Information given Start Marker
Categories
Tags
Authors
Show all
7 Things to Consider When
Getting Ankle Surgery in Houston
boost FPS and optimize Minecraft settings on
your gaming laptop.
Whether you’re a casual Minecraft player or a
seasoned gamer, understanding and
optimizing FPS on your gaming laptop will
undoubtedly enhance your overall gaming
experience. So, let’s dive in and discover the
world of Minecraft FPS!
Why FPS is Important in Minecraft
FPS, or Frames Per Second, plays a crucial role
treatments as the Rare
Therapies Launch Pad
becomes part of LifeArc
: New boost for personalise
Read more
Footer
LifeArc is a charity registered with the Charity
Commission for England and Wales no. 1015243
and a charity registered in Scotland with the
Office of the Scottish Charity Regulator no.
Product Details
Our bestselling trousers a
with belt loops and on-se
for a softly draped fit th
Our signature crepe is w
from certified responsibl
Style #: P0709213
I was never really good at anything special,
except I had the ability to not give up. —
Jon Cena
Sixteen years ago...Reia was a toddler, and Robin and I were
Information given End Marker
Information given Start Marker
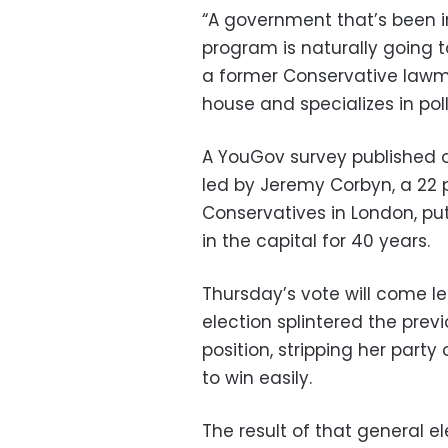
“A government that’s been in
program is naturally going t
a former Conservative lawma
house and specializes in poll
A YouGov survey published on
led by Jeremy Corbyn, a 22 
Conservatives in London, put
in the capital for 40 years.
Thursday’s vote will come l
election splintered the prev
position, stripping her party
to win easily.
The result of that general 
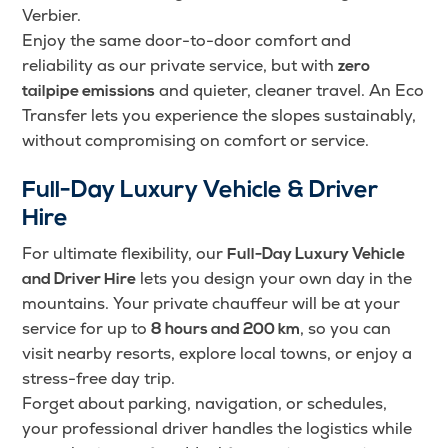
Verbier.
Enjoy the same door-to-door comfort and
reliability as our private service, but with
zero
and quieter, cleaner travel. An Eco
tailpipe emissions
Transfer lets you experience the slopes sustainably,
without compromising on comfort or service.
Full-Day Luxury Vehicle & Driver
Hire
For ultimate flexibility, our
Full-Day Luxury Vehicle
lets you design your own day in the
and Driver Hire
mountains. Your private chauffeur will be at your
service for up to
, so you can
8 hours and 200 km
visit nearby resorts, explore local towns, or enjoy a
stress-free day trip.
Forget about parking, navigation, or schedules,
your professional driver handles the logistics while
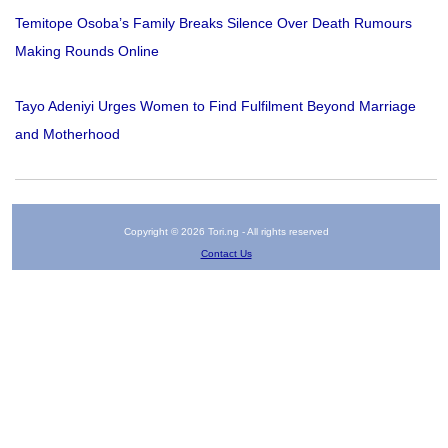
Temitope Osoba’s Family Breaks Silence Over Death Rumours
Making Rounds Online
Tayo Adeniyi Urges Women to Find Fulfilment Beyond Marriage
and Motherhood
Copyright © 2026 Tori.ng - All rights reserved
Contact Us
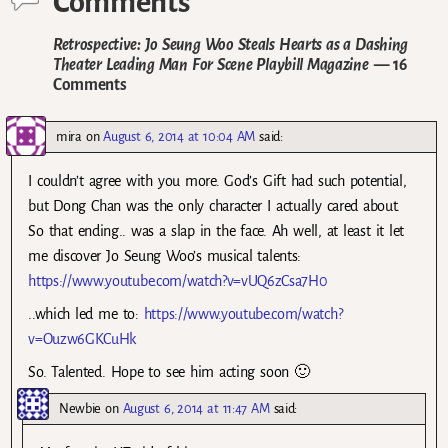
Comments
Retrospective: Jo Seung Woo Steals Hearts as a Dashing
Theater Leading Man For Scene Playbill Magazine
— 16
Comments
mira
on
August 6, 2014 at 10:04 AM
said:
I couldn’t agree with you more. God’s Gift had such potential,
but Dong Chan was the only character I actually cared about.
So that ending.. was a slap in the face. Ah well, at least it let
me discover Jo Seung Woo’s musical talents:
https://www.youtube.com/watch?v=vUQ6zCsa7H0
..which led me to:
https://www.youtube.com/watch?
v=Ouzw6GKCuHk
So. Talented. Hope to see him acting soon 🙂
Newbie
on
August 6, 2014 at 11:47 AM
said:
Information given End Marker
_Problem requirements_. The expected answer is every line in the data above that carries the string "https".

_Completed exercise_.
https://www.youtube.com/watch?v=vUQ6zCsa7H0
https://www.youtube.com/watch?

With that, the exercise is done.